Lazowick’s strange theory about words and race needs to be confronted here. To recap, he claims Israel has no “concept” of the n-word, which he argues only has special meaning because of slavery and Jim Crow and the long history of racism of America. But that implies a black person who has immigrated to the US from Kenya, like President Barack Obama’s father, should not be offended by the n-word because they don’t share the history of the African-Americans. That is patently ridiculous.
It is the use of the word and its degrading racist abuse and generalized stereotype and dehumanizing nature that harms; one doesn’t necessarily need slavery, too.
In the Lazowick theory, if we never had slavery or segregation the n-word would be almost ok. Here he brings in the Yiddish term often used as a way of talking about black people and claims it has “no hatred attached.”
Except how does he know? I’ve heard many people talk about the “dirty schwartzes” and the “schwartze rapists.”
You get the point. Hatred is implied already by the inability to treat a black person as a human and instead label them as a group. Not everyone who uses the n-word uses it in the most harsh manner, but that doesn’t mean there is an excuse.
Let’s return to the chief rabbi’s comment again. If it had not been basketball players, but, say, hockey players, would he have said, “what do we care if one group of white people in Toronto beat another group of white people in Boston?” No. Would he have said, “what do we care if one goy beats another goy?” More likely. But then why were the American basketball players not subsumed into the “goy” category for being non-Jews? Precisely because of the need to add a layer of animosity of a derogatory term “blacks” onto the word.
The k-word term turns up too often in Israel because of a flippant manner in society. Kobi Niv at Haaretz wrote last month, pondering what the reaction would be if “Yair Netanyahu were to date a black woman – a kushit, to use the term the Bible uses for Moses’ wife but which has become a derogatory epithet?” It is interesting that he acknowledges the abusive nature of the term – but then uses it anyway, and for no reason. Why did he need to put it in his article, when “black woman” would have sufficed? Similarly, a kibbutz activist working with Beduin in Rahat once told me he worked with “Habeduim Hakushim,” namely the Beduin of African heritage who form a portion of the population and are often discriminated against by the Arab Beduin. Why “kushim,” when several other descriptive words would suffice? There hangs over Israel a need to justify, to find a “historical” excuse for racialist terms in order to de-fang them.
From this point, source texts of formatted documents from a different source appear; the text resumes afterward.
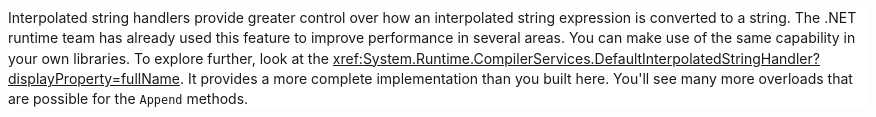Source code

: Interpolated string handlers provide greater control over how an interpolated string expression is converted to a string. The .NET runtime team has already used this feature to improve performance in several areas. You can make use of the same capability in your own libraries. To explore further, look at the <xref:System.Runtime.CompilerServices.DefaultInterpolatedStringHandler?displayProperty=fullName>. It provides a more complete implementation than you built here. You'll see many more overloads that are possible for the `Append` methods.
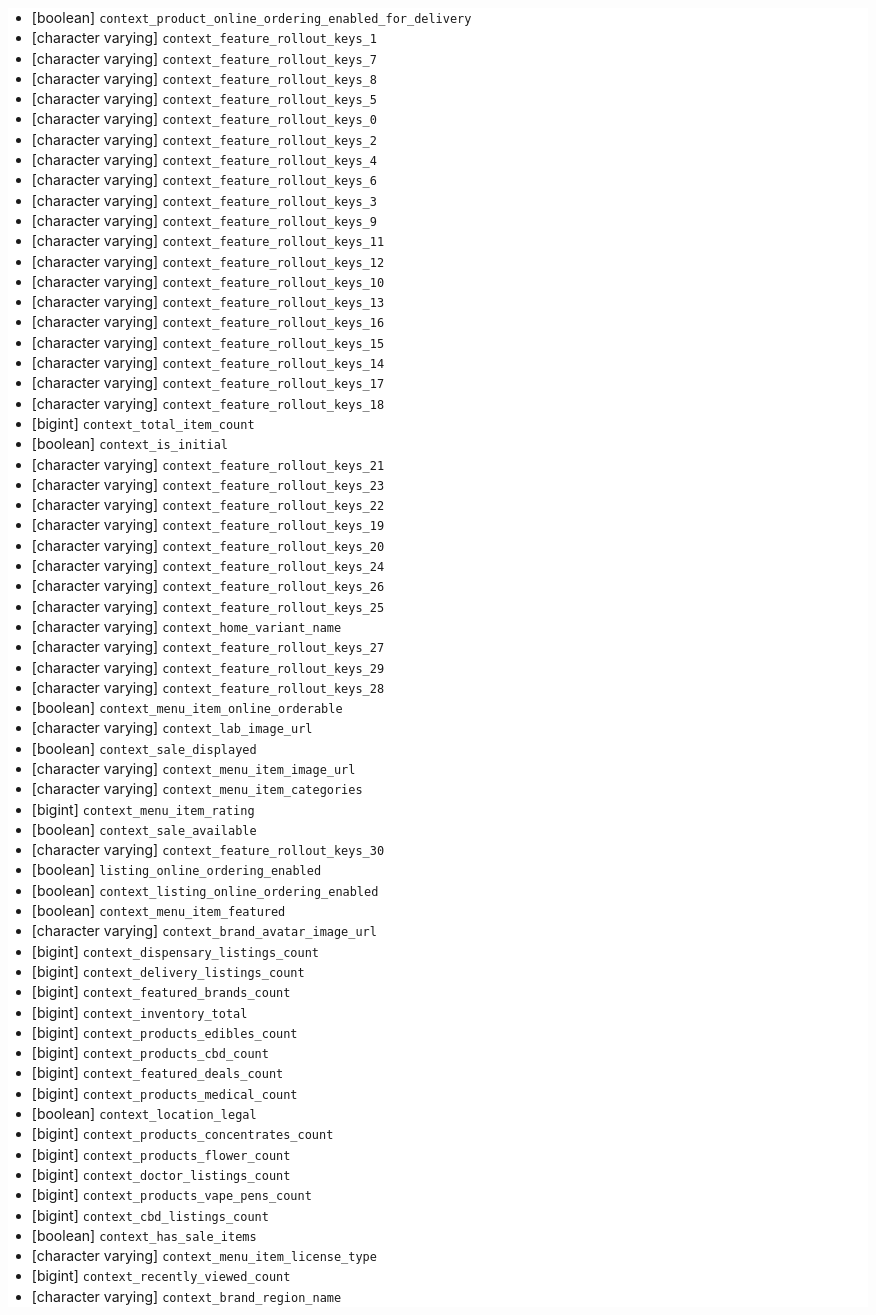 * [boolean]   `context_product_online_ordering_enabled_for_delivery`
* [character varying] `context_feature_rollout_keys_1`
* [character varying] `context_feature_rollout_keys_7`
* [character varying] `context_feature_rollout_keys_8`
* [character varying] `context_feature_rollout_keys_5`
* [character varying] `context_feature_rollout_keys_0`
* [character varying] `context_feature_rollout_keys_2`
* [character varying] `context_feature_rollout_keys_4`
* [character varying] `context_feature_rollout_keys_6`
* [character varying] `context_feature_rollout_keys_3`
* [character varying] `context_feature_rollout_keys_9`
* [character varying] `context_feature_rollout_keys_11`
* [character varying] `context_feature_rollout_keys_12`
* [character varying] `context_feature_rollout_keys_10`
* [character varying] `context_feature_rollout_keys_13`
* [character varying] `context_feature_rollout_keys_16`
* [character varying] `context_feature_rollout_keys_15`
* [character varying] `context_feature_rollout_keys_14`
* [character varying] `context_feature_rollout_keys_17`
* [character varying] `context_feature_rollout_keys_18`
* [bigint]    `context_total_item_count`
* [boolean]   `context_is_initial`
* [character varying] `context_feature_rollout_keys_21`
* [character varying] `context_feature_rollout_keys_23`
* [character varying] `context_feature_rollout_keys_22`
* [character varying] `context_feature_rollout_keys_19`
* [character varying] `context_feature_rollout_keys_20`
* [character varying] `context_feature_rollout_keys_24`
* [character varying] `context_feature_rollout_keys_26`
* [character varying] `context_feature_rollout_keys_25`
* [character varying] `context_home_variant_name`
* [character varying] `context_feature_rollout_keys_27`
* [character varying] `context_feature_rollout_keys_29`
* [character varying] `context_feature_rollout_keys_28`
* [boolean]   `context_menu_item_online_orderable`
* [character varying] `context_lab_image_url`
* [boolean]   `context_sale_displayed`
* [character varying] `context_menu_item_image_url`
* [character varying] `context_menu_item_categories`
* [bigint]    `context_menu_item_rating`
* [boolean]   `context_sale_available`
* [character varying] `context_feature_rollout_keys_30`
* [boolean]   `listing_online_ordering_enabled`
* [boolean]   `context_listing_online_ordering_enabled`
* [boolean]   `context_menu_item_featured`
* [character varying] `context_brand_avatar_image_url`
* [bigint]    `context_dispensary_listings_count`
* [bigint]    `context_delivery_listings_count`
* [bigint]    `context_featured_brands_count`
* [bigint]    `context_inventory_total`
* [bigint]    `context_products_edibles_count`
* [bigint]    `context_products_cbd_count`
* [bigint]    `context_featured_deals_count`
* [bigint]    `context_products_medical_count`
* [boolean]   `context_location_legal`
* [bigint]    `context_products_concentrates_count`
* [bigint]    `context_products_flower_count`
* [bigint]    `context_doctor_listings_count`
* [bigint]    `context_products_vape_pens_count`
* [bigint]    `context_cbd_listings_count`
* [boolean]   `context_has_sale_items`
* [character varying] `context_menu_item_license_type`
* [bigint]    `context_recently_viewed_count`
* [character varying] `context_brand_region_name`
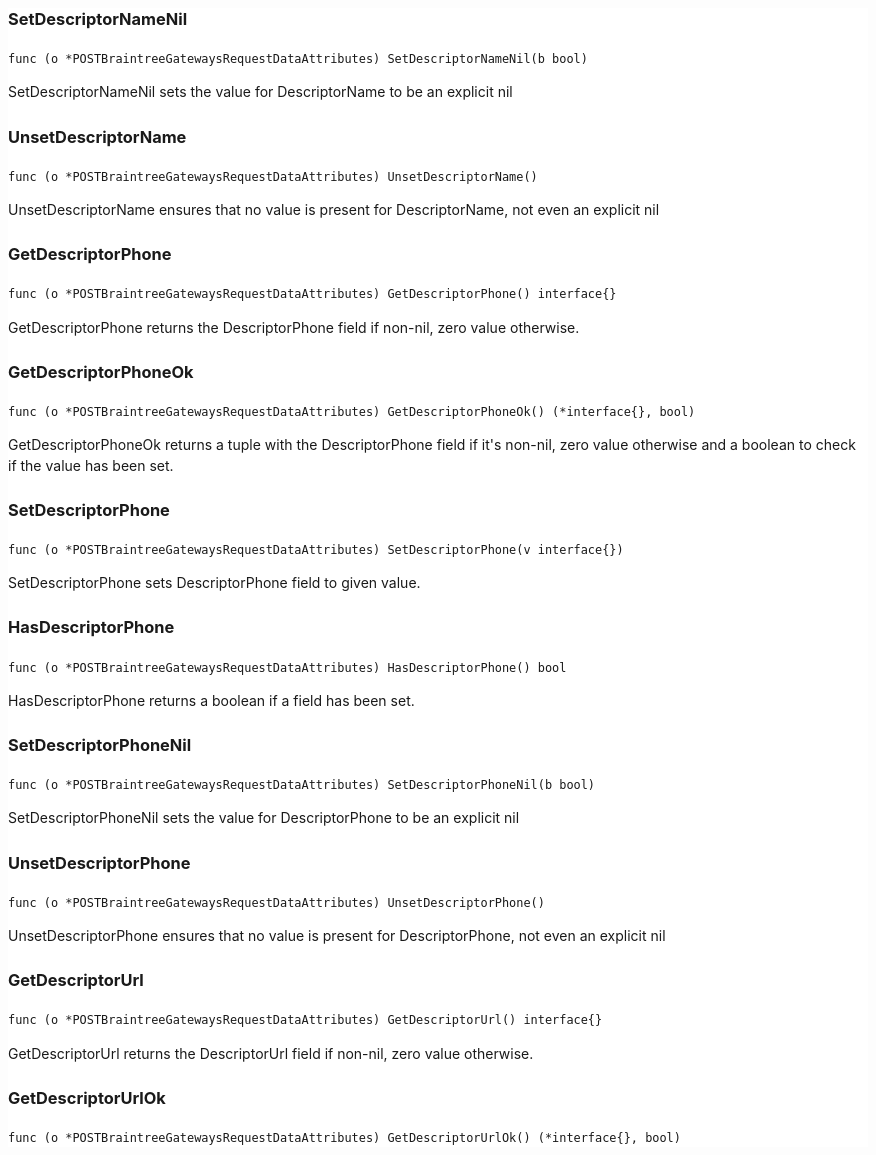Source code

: ### SetDescriptorNameNil

`func (o *POSTBraintreeGatewaysRequestDataAttributes) SetDescriptorNameNil(b bool)`

 SetDescriptorNameNil sets the value for DescriptorName to be an explicit nil

### UnsetDescriptorName
`func (o *POSTBraintreeGatewaysRequestDataAttributes) UnsetDescriptorName()`

UnsetDescriptorName ensures that no value is present for DescriptorName, not even an explicit nil
### GetDescriptorPhone

`func (o *POSTBraintreeGatewaysRequestDataAttributes) GetDescriptorPhone() interface{}`

GetDescriptorPhone returns the DescriptorPhone field if non-nil, zero value otherwise.

### GetDescriptorPhoneOk

`func (o *POSTBraintreeGatewaysRequestDataAttributes) GetDescriptorPhoneOk() (*interface{}, bool)`

GetDescriptorPhoneOk returns a tuple with the DescriptorPhone field if it's non-nil, zero value otherwise
and a boolean to check if the value has been set.

### SetDescriptorPhone

`func (o *POSTBraintreeGatewaysRequestDataAttributes) SetDescriptorPhone(v interface{})`

SetDescriptorPhone sets DescriptorPhone field to given value.

### HasDescriptorPhone

`func (o *POSTBraintreeGatewaysRequestDataAttributes) HasDescriptorPhone() bool`

HasDescriptorPhone returns a boolean if a field has been set.

### SetDescriptorPhoneNil

`func (o *POSTBraintreeGatewaysRequestDataAttributes) SetDescriptorPhoneNil(b bool)`

 SetDescriptorPhoneNil sets the value for DescriptorPhone to be an explicit nil

### UnsetDescriptorPhone
`func (o *POSTBraintreeGatewaysRequestDataAttributes) UnsetDescriptorPhone()`

UnsetDescriptorPhone ensures that no value is present for DescriptorPhone, not even an explicit nil
### GetDescriptorUrl

`func (o *POSTBraintreeGatewaysRequestDataAttributes) GetDescriptorUrl() interface{}`

GetDescriptorUrl returns the DescriptorUrl field if non-nil, zero value otherwise.

### GetDescriptorUrlOk

`func (o *POSTBraintreeGatewaysRequestDataAttributes) GetDescriptorUrlOk() (*interface{}, bool)`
This doesn’t make sense. “Kaffir,” used against blacks in South Africa, was adopted from the Arab slave traders in the area who used it to describe the “infidels” of Africa. So one could say that initially, it was not racist. But that’s irrelevant, because it’s racist today. The mental gymnastics it takes to turn the k-word into a milquetoast noun are similarly disingenuous.
Is it wrong for the foreign media to catch out Israelis on their racism and translate the Hebrew k-word as the n-word? If people stopped calling basketball players kushim, wouldn’t the media have nothing to feast on? Instead of misdirecting critique at the foreign media, local racism should be held to account. The k-word is only used in a negative context, it is a racist manifestion that should be stamped out. Period.
Couldn’t Chief Rabbi Lau have just said, “who cares which foreign team wins in basketball?” Why bash the players’ race? Why not let them be humans, individuals? And why excuse this strange dislike of foreigners, black or white? (Although if they were white they would not be subjected to this abuse. End of story.) So the lesson is clear: we must confront the racism, we must demand that it stop, and we must start treating every person as an individual, and not as some group to be castigated by any terms, biblical or modern.